Doubling Down On Safety, End Overdose Aims to Train 20,000 at EDC Las Vegas Festival

After a successful campaign at EDC Las Vegas 2023, End Overdose has instated an ambitious goal to expand their life-saving training and naloxone distribution at this year’s festival.

The industry-leading nonprofit is finalizing plans to train 20,000 festival attendees when EDC returns to the Las Vegas Motor Speedway this weekend. From May 17-19, End Overdose will teach them how to recognize and respond to overdose situations as well as distribute 20,000 doses of naloxone, a life-saving resource.

The initiative builds on the remarkable success of End Overdose’s 2023 campaign at EDC Las Vegas, where their team managed to train 10,000 attendees and equip them with the tools to effectively handle potential overdose emergencies. The effort marked a significant milestone in the dance music community’s fight against the overdose crisis, reflecting a growing recognition of the importance of proactive safety measures at large-scale music events.

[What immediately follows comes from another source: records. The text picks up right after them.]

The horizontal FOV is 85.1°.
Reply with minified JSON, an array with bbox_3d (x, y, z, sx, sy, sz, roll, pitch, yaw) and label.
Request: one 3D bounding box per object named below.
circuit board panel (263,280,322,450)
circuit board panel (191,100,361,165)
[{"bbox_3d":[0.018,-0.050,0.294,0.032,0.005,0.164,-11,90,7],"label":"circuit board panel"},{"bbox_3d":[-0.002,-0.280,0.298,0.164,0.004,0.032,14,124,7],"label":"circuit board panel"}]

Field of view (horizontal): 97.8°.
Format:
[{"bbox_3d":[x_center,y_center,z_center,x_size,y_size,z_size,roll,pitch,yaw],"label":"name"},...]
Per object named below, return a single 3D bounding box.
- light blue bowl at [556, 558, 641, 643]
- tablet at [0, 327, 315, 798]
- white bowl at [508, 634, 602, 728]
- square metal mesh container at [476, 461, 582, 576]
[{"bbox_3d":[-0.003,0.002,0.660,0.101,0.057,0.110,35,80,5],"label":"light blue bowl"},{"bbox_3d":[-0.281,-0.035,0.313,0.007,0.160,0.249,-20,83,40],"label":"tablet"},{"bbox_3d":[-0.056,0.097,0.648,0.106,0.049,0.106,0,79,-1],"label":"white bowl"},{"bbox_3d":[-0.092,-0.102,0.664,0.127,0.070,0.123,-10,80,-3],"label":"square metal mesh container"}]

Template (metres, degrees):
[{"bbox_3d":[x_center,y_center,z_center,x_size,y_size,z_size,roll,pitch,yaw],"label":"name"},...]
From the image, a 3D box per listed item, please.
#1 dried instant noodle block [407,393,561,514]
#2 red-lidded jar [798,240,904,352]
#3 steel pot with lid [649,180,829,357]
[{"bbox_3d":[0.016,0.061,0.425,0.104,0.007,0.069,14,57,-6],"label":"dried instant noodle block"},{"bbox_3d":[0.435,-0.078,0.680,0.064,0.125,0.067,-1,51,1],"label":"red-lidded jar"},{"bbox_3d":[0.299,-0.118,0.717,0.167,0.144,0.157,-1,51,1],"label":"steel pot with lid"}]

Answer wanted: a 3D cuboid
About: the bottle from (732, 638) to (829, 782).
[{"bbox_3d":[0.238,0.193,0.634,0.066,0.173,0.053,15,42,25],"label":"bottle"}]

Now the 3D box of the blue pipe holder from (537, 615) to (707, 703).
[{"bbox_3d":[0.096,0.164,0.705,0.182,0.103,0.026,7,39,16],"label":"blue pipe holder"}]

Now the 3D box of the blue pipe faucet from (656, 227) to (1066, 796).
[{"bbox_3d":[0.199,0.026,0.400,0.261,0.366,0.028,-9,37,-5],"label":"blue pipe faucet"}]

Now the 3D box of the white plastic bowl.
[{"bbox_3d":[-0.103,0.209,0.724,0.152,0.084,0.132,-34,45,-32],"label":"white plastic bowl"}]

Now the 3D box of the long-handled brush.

The training focuses on the identification of signs of an overdose and the step-by-step process of administering naloxone, commonly known by its brand name Narcan. The medicine can rapidly reverse the effects of an opioid overdose, often serving as the critical difference between life and death in such emergencies.

As EDC Las Vegas 2024 approaches, End Overdose is encouraging attendees to visit their booth to participate in the training. Taking a few minutes to learn life-saving techniques is a small investment with potentially life-altering returns, and through a combination of education, training and community support, they hope to create safer festival environments for all.

“We’re able to reach hundreds of thousands of ravers in one weekend at EDC, and with the support of our friends at Insomniac, training 20,000 of them is in reach,” Mike Giegerich, the organization’s Director of Communications, said in a statement shared with EDM.com. “To anyone attending EDC, come by our booth, take our rapid three-minute training, and learn to save a life.”